Us Open: Nadal in semifinale, nel derby senza storia con Robredo

Ancor prima di qualsiasi considerazione, vedere scendere sul terreno di gioco Nadal e Robredo dispiace ed il motivo lo si conosce bene.

 

L’ipotetico quarto di finale più atteso, è sfumato ancora una volta, perché Federer ha mancato l’appuntamento. Accanirsi contro Robredo risulta facile, ma anche ingiusto. Il rispetto lo merita anche solo per la difficoltà da cui è riemerso e nessuno può imputargli colpe. E’ comunque innegabile che il fascino della sfida si sia spento appena Roger ha stretto mestamente la mano allo spagnolo e sia uscito dal campo svuotato, lasciandoci interdetti.

Concentrare l’attenzione su chi non c’è non è corretto, ma inevitabile. Due giorni dopo ancora non ci si capacità del perché, eppure è lì da vedere. Robredo ha soppiantato il posto a chi, se si guarda solo la folgorante carriera, gli spettava di diritto. Il tennis è però un gioco e come tale ha una regola semplice ma spietata: chi vince resta! L’attuale Robredo, con il suo tennis regolare, piatto e conservativo, aveva più chance di reggere l’urto del compressore Nadal, rispetto al Federer visto negli ultimi mesi: sprazzi di bel gioco, alternati a pause prolungate e denigranti. Il vero Federer oggi non è presente, in campo a palleggiare con Nadal, alla buona pace di tutti i detrattori, i critici ed i meno entusiasti, c’è Robredo.

Detto questo, l’esito del match smentisce un po’ tutto il mio tentativo di giustificare uno scempio, perché non fin dalle prime battute non è esistita una partita: 6-0 dopo ventidue minuti, riassumibile in un Nadal devastante ed un Robredo lontano parente di quello ammirato contro Roger, falloso al servizio (un game è stato regalato con due doppi falli e due errori, uno di dritto ed uno di rovescio) e costretto a fare da tergicristallo ad ogni scambio da fondo campo.

Il secondo set è proseguito sulla stessa falsa riga del primo: subito break in apertura e confermato nel game successivo a favore di Nadal. Il pubblico, in un atto di pietà, deve godere delle poche emozioni del match, incitando Robredo dopo aver conquistato due punti, con due vincenti consecutivi. Alla conquista del suo primo game (dopo otto di fila in favore di Nadal), il pubblico ha gridato come fosse un match point, nonostante perfino l’occhio elettronico gli stesse portando via la possibilità di questa difficoltosa conquista, giudicando buono un vincente di Nadal con la riga appena spizzicata.

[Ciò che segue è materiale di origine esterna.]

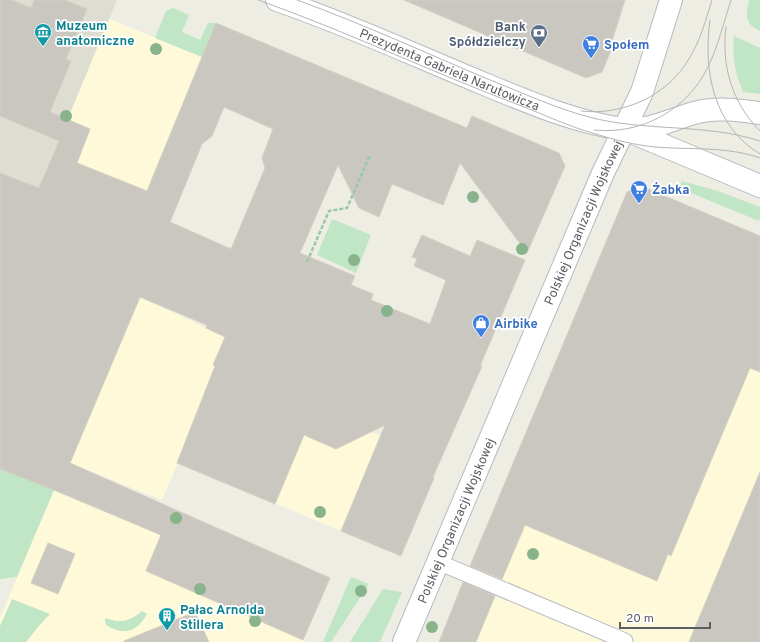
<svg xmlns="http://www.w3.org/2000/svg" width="760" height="642" viewBox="0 0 760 642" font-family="Overpass,sans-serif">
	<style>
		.commercial { fill: #fefad9 }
		.education { fill: #deddd2 }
		.green { fill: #c0e6c5 }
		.building { fill: #cac7c1; stroke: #d3d0c2; fill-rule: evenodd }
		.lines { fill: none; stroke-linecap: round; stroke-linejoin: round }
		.lane-casing { stroke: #b6b8be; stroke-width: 17 }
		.secondary-casing { stroke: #b7b9c0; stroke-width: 24 }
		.path { stroke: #99c7ac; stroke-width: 2.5; stroke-dasharray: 4 2; stroke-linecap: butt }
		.lane { stroke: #fff; stroke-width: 15 }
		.secondary { stroke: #fff; stroke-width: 22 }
		.tram { stroke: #b4b5b5; stroke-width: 1 }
		.tree { fill: #88b38b }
		.labels { text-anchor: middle; stroke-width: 3.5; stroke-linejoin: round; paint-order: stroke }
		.culture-label { font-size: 13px; font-weight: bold; fill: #0d838f; stroke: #fff; text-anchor: start }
		.service-label { font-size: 13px; font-weight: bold; fill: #4e5e75; stroke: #fff; text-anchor: end }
		.shop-label { font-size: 13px; font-weight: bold; fill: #366cbe; stroke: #fff; text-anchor: start }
		.street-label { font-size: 13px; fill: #5c5e64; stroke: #fff }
	</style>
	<rect width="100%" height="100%" fill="#eeede4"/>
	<g class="commercial">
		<path d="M109,19L202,57L109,283L228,338L216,367L440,461L401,556L178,463L162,500L70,463L0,282Z"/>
		<path d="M760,349V642H439L504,484L649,543Z"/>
		<path d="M54,490L161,535L147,571L307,642H0V618Z"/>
	</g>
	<path class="education" d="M0,0H117L0,282Z"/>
	<g class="green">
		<path d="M749,0H760V31C744,23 746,15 749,0Z"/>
		<path d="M173,8L189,15L182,32L200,40L208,23H216L202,57L155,38L166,11Z"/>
		<path d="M734,36L760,48V94L743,92C735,74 732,56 734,36Z"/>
		<path d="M682,181L718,191L760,207V218L759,221L679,188Z"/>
		<path d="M332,219L371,235L356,273L317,255Z"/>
		<path d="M0,469L54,490L17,577L0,579Z"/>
		<path d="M351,577L369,584L331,642H323Z"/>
		<path d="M383,589L402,592L380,642H350Z"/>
		<path d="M12,599L50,614L38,627L26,642H0V626Z"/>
		<path d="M142,611L147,614C137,632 124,636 106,625L105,620L106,618C120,624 131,621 142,611Z"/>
	</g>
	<g class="building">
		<path d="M0,0H12L31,8L34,0H65L87,9L66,59L71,61L50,112L90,129L77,163L147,191L216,23L467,128L472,116L559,153L565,166L527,253L460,163L443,205L392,184L379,217L359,208L338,165L300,253L355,276L351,285L373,294L371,300L430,324L446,280L414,266L417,259L412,257L422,235L470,256L477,240L525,260L480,366H482L433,477L434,478L401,556L341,531L385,425L336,449L304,435L275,504L177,463L215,366L213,365L225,337L206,328L207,325L140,297L70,463L330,578L303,640L146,571L161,535L54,490L0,469V173L39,188L59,141L0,116ZM224,107L273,129L262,158L265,168L231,249L170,222L202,144L212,136Z"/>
		<path d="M404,0H625L609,50H611L602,72L586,78Z"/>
		<path d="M641,186L760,236V372L750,368L671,556L668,554L657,581L525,525L502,579L470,566L627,192Z"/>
		<path d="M760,472V642H689Z"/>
		<path d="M48,543L75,554L58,594L31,583Z"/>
		<path d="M463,582L495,596L476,642H439Z"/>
		<path d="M195,612L209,642H124V641Z"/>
	</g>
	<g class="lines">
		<defs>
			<path id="lane" d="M438,562L625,641"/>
			<g id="secondary">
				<path id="s1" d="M277,0C347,24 414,55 482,83C528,102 574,122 623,129C648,132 670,120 694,113C715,107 738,110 760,113"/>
				<path d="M629,131L760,186"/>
				<path id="s2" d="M404,642L603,173L642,92L671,0"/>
			</g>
		</defs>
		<use href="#lane" class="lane-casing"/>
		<use href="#secondary" class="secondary-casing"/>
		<path class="path" d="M307,262L329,211L347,208L370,155"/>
		<use href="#lane" class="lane"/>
		<use href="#secondary" class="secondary"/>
		<g class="tram">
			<path d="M258,0C346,31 431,72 519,105C545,115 570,127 596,134C615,140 635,145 655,147C691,150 726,146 760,158"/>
			<path d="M297,0C363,24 426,53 490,80C523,93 555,108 589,117C645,132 705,123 760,141"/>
			<path d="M710,20C703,70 713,126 760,154"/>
			<path d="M726,27C721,65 732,103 760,131"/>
			<path d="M581,111C624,116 669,95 690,57C701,39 706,19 712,0"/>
			<path d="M594,130C642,135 687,110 708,67C718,46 724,22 731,0"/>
		</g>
	</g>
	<g class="tree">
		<circle cx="156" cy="49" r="6"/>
		<circle cx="66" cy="116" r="6"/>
		<circle cx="473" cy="197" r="6"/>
		<circle cx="522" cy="249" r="6"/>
		<circle cx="354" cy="260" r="6"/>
		<circle cx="387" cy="311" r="6"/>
		<circle cx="320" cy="512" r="6"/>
		<circle cx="176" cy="518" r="6"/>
		<circle cx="533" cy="554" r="6"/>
		<circle cx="200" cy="589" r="6"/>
		<circle cx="361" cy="591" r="6"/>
		<circle cx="255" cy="621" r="6"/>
		<circle cx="432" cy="627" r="6"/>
	</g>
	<defs>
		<symbol id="museum-pin" viewBox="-11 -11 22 30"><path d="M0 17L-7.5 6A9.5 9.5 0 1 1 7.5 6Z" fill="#0f9aa8" stroke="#fff"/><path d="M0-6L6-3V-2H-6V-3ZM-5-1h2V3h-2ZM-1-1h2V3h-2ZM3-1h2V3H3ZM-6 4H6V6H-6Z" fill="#fff"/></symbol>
		<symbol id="bank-pin" viewBox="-11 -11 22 30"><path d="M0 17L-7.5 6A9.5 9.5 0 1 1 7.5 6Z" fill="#5c6f8a" stroke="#fff"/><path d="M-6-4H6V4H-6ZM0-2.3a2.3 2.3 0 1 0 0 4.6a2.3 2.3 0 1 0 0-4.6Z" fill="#fff"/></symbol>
		<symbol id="supermarket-pin" viewBox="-11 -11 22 30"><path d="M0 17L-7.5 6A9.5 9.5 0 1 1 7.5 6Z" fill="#3f7fe0" stroke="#fff"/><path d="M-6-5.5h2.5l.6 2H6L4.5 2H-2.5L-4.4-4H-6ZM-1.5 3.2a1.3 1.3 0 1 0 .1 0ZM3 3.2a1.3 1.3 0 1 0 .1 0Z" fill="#fff"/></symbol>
		<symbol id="shop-pin" viewBox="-11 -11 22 30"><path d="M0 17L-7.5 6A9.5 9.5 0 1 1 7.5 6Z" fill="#3f7fe0" stroke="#fff"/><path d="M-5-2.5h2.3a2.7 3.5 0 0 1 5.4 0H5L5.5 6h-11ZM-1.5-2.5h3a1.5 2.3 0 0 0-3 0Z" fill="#fff"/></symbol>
		<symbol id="building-pin" viewBox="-11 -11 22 30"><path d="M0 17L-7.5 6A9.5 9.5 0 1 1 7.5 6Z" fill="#0f9aa8" stroke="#fff"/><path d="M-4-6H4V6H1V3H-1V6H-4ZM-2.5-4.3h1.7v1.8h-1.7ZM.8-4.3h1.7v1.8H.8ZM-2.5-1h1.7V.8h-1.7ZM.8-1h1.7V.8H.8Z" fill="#fff"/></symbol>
	</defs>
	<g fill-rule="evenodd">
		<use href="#museum-pin" x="33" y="22" width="20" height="27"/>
		<use href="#bank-pin" x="529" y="23" width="20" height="27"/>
		<use href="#supermarket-pin" x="581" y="34" width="20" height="27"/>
		<use href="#supermarket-pin" x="629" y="179" width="20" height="27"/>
		<use href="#shop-pin" x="471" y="313" width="20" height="27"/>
		<use href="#building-pin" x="157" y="606" width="20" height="27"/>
	</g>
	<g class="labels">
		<g class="culture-label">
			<text x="56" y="30">Muzeum<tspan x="56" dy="15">anatomiczne</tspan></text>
			<text x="180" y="614">Pałac Arnolda<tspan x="180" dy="15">Stillera</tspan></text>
		</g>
		<g class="service-label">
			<text x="526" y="31">Bank<tspan x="526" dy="15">Spółdzielczy</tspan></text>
		</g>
		<g class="shop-label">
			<text x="604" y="49">Społem</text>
			<text x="652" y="194">Żabka</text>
			<text x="494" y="328">Airbike</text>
		</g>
		<g class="street-label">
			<text dy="5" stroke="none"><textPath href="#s1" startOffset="186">Prezydenta Gabriela Narutowicza</textPath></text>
			<text dy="5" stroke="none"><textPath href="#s2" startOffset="456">Polskiej Organizacji Wojskowej</textPath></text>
			<text dy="5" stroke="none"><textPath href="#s2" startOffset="132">Polskiej Organizacji Wojskowej</textPath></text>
		</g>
	</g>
	<path d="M620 622v6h90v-6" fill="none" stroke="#5c5e64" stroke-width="2"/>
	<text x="626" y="622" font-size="12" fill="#5c5e64" stroke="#ffffff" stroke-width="3" paint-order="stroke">20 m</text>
</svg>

E’ un fuoco di paglia ma che ha reso il punteggio del set meno amaro ed ha trasmesso un po’ di fiducia in Robredo, tanto da spingerlo fino ai vantaggi sul servizio di Nadal nel sesto gioco del set. Mera illusione, stroncata dal ritorno prepotente di Rafa che non solo ha confermato il break, ma ne piazza un secondo e chiude il set: 6-2, in appena un’ora ed un minuto di gioco.

Il funerale del match, perché si può benissimo abusare di questo termine, è breve, non tanto per la durata ma per l’esito scontato, seppure il match è divenuto più equilibrato e Robredo riesce a tenere, nel primo gioco, il game a zero per la prima volta e si porta perfino avanti 2-1, l’ultimo sussulto prima della definitiva conclusione. Il monologo Nadal prosegue ed il break nel quinto gioco decreta la parola fine ad uno spettacolo dove un solo interprete ne è stato degno. Poco vale aver vinto lo scambio più lungo del match (24 tiri), Robredo non era all’altezza del suo avversario.

Risultato finale, Nadal demolisce Robredo: 6-0, 6-2, 6-2; facendo aumentare i rimpianti di un match mancato, con il fantasma del vero Roger che ha aleggiato nel cuore di tutti, tifosi e non.

Accanirsi contro Robredo ora risulta più facile, seppure sempre ingiusto.